"Late Night Hamlet" mit Charly Hübner: Ideensammlung ohne überzeugende Form
Charly Hübner hat bei den Ruhrfestspielen in Recklinghausen mit dem Solo-Abend "Late Night Hamlet" Premiere gefeiert. Die Aufführung kommt danach nach Hamburg und wird am Schauspielhaus weiterlaufen.
"Ich bin Hamlet. Also, ich heiße Hamlet. Und ich existiere nicht. Ich bin nur ein Spiegel dessen, was Sie sehen wollen." Es ist schon einige Zeit vergangen, bis diese Sätze fallen. Vorher hat das Publikum lange auf die Bühne vor einem verschlossenen Vorhang geschaut. Da steht links ein "H" aus Leuchtlampen, in der Mitte sind die gemalten Umrisse eines Körpers auf dem Boden zu sehen, rechts ein Schreibtisch mit Skyline im Hintergrund. Es soll ja eine Art Late Night Show werden.
Dann kommt ein Dialog aus den Lautsprechern. Ein weinerlicher, zweifelnder Charly Hübner im Hotelzimmer sagt seinem Regisseur Kieran Joel, dass er nicht spielen will. Immer noch betritt niemand die Bühne. Und ein Herr in der ersten Reihe regt sich auf. Natürlich ist es Hübner, der behauptet, er sei ein Juwelier aus Göttingen und wolle jetzt was sehen für sein Eintrittsgeld. Der Juwelier geht auf die Bühne, tut so, als sei er Hübner und nach all den Drehungen und Wendungen beginnt ein erster Versuch, Hamlet zu verkörpern.

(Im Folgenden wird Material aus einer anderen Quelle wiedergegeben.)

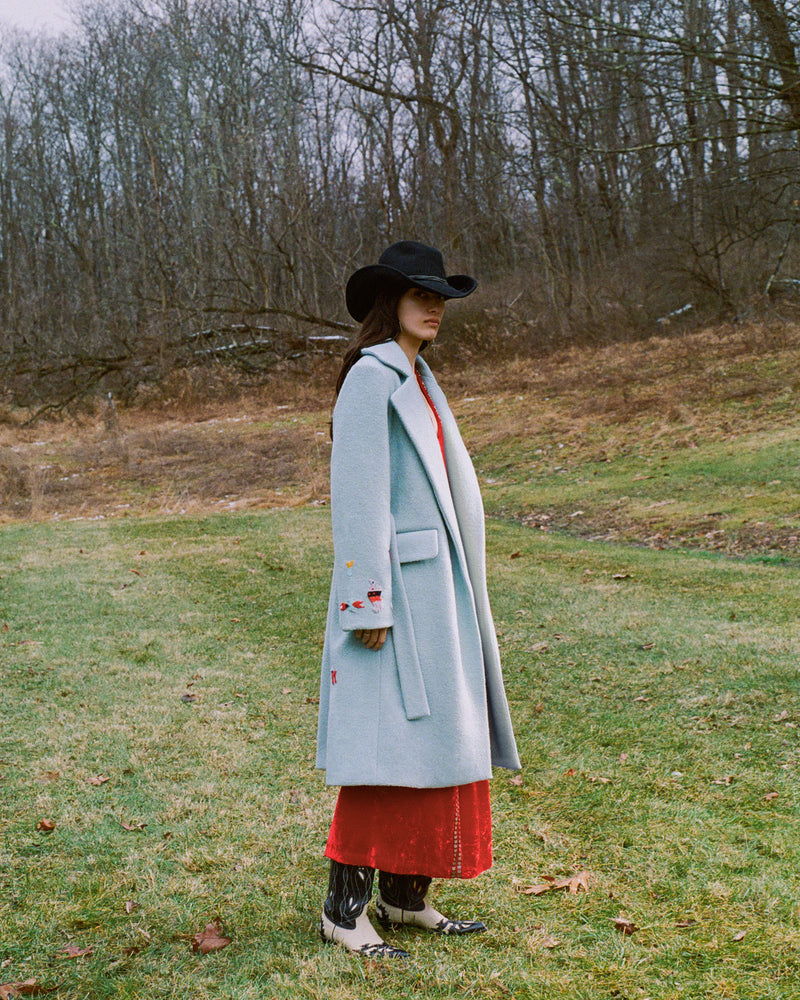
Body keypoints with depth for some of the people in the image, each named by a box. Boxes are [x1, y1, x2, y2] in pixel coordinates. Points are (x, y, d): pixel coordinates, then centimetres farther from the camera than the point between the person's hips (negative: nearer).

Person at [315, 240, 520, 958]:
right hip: (396, 583, -9)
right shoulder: (369, 377, -10)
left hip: (436, 584, 9)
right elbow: (356, 494, -16)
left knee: (436, 734, 10)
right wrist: (369, 601, -20)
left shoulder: (417, 380, 18)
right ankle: (345, 907, 4)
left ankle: (407, 897, 20)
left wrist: (458, 590, 19)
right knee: (389, 738, -7)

Ich bin eine der intelligentesten, wenn nicht die intelligenteste Theaterfigur der Weltgeschichte. Und da steht auf einmal ein Mann von mir in Ritterrüstung, der aussieht wie mein Vater. Das ist schon in gewisser Weise transzendentale Ironie. Szene aus "Late Night Hamlet" mit Charly Hübner
Dem Hamlet kommt Hübner nicht näher
Der Geist des Vaters tritt auf, er spricht Berliner Akzent und knurrt ins Mikrofon. Hübner zieht widerwillig eine Polizeilederjacke an und untersucht als Kommissar den Tatort. Immer wieder gibt es seltsam pointenlose Spiele und Top-Ten-Rankings, um die Welt der Late Night Shows nicht ganz zu vergessen. Dann endlich kommt Hübner zum Kern des Abends: "Ich, Hamlet, habe keinen Vaterverlust-Schmerz. Ich, Hamlet, habe auch keinen Weltschmerz. Ich habe Systemschmerz."

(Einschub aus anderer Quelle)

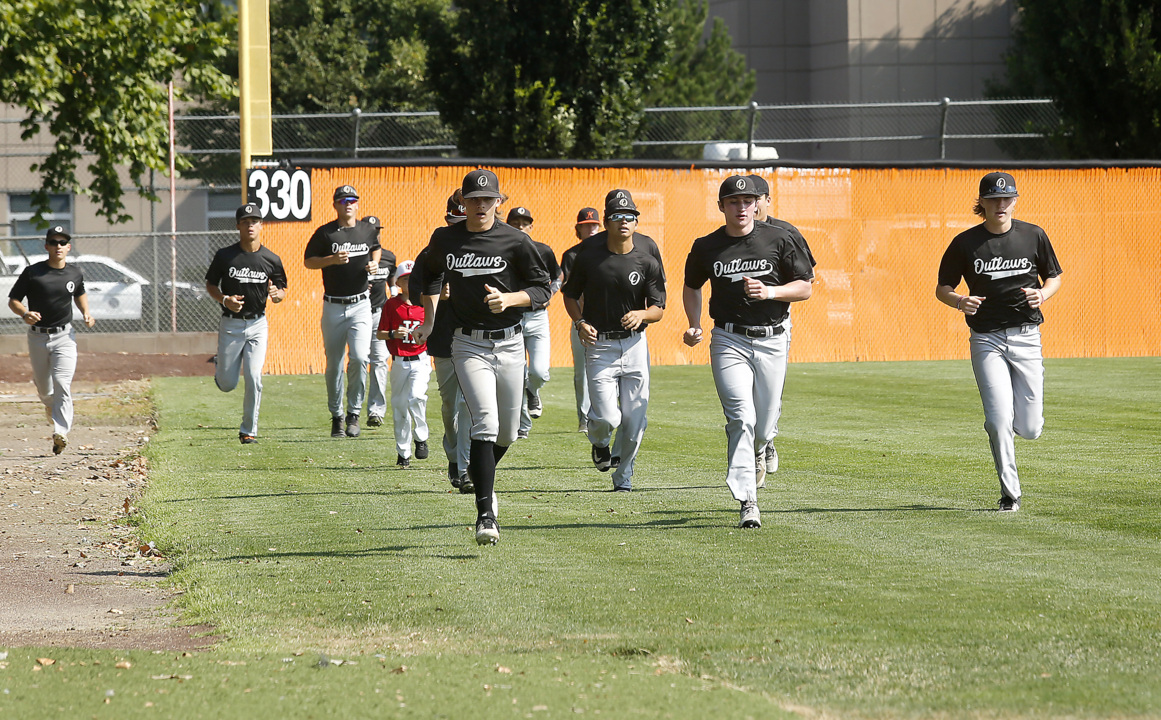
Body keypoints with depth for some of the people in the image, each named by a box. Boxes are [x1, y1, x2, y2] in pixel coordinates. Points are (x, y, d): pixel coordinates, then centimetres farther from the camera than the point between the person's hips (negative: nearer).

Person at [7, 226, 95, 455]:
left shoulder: (75, 274, 4)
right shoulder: (32, 272, -4)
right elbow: (13, 300, 0)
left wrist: (86, 313, 7)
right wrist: (25, 314, -21)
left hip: (64, 337, 0)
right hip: (37, 337, 0)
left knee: (62, 384, -18)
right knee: (44, 389, 13)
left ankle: (61, 433, -23)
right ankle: (52, 405, 49)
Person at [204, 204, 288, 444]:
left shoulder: (271, 260, -1)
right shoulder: (225, 256, -5)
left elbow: (282, 291, 8)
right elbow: (210, 285, 5)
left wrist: (276, 294, -16)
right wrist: (224, 300, -14)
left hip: (257, 325, 1)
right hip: (230, 325, -1)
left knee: (254, 379, -12)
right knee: (227, 384, 3)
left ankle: (249, 430, 2)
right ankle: (220, 368, 41)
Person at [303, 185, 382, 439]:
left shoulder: (368, 230, 7)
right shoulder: (325, 233, -2)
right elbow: (308, 261, 2)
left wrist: (374, 264, 7)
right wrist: (332, 259, -14)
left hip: (361, 305, 1)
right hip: (333, 306, -1)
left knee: (359, 358, -15)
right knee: (334, 364, 4)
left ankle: (354, 414, -3)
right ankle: (336, 416, 19)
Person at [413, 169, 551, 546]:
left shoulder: (515, 241, -4)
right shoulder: (445, 239, 3)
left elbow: (541, 289, 0)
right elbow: (432, 276, 23)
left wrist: (508, 299, -18)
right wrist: (428, 323, 16)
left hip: (510, 344, 1)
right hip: (469, 344, -1)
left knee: (507, 433, 10)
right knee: (485, 423, -18)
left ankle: (479, 476, 43)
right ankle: (485, 513, -20)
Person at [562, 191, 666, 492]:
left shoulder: (647, 263, -1)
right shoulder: (588, 258, -1)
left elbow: (658, 309, -1)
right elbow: (570, 295, 11)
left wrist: (641, 314, -23)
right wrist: (580, 323, -7)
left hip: (635, 345, 1)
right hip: (599, 345, -1)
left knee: (633, 419, 1)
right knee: (607, 418, -12)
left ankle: (623, 476, 20)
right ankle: (599, 443, 24)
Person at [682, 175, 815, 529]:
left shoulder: (779, 239, 1)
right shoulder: (706, 247, 3)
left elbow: (805, 288, 2)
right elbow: (691, 287, 20)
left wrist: (769, 291, -15)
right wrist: (694, 326, 5)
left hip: (772, 342, 1)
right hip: (729, 342, -1)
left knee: (763, 428, 8)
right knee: (741, 419, -18)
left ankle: (757, 452, 46)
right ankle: (748, 503, -21)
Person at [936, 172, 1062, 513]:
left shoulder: (1033, 237, 3)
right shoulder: (965, 243, -1)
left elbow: (1054, 277, 14)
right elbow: (942, 288, 5)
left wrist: (1043, 294, -9)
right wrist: (959, 301, -18)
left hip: (1026, 337, 1)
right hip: (986, 340, -1)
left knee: (1029, 428, 1)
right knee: (1000, 420, -14)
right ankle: (1010, 494, 0)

Hübner will den Hamlet nicht spielen. Er sieht keinen Sinn in so einer Tragödie, während gerade die Welt zerfällt. Außerdem hat er keine Lust, Publikumserwartungen zu erfüllen. Immer wieder nimmt er Anläufe, zieht sich ein altmodisches Kostüm an, spielt den Streit mit Mutter Gertrud, bricht ab. Dazwischen tönen aus den Lautsprechern weitere Dialoge mit dem Regisseur. Dem Hamlet kommt Hübner nicht näher.
"Late Night Hamlet" wirkt unfertig
Der Abend endet in der Verweigerung. Keine Duelle, keine Toten, keine Rache. Hübner geht durch die vernebelte Bühne und verschwindet. "Late Night Hamlet" dauert 75 Minuten. Eine halbe Stunde lang ist der Abend ein interessanter Essay über die Nicht-Spielbarkeit dieser Rolle, intelligent, philosophisch und persönlich. Damit die Aufführung abendfüllend wird, blähen Hübner und Regisseur Kieran Joel sie mit überflüssigem und witzlosem Kram auf. Vielleicht wäre es sinnvoll gewesen, eine Autorin oder einen Autor hinzuziehen - oder wenigstens eine Dramaturgie. So wirkt "Late Night Hamlet" unfertig, wie eine Ideensammlung, der eine überzeugende Form fehlt.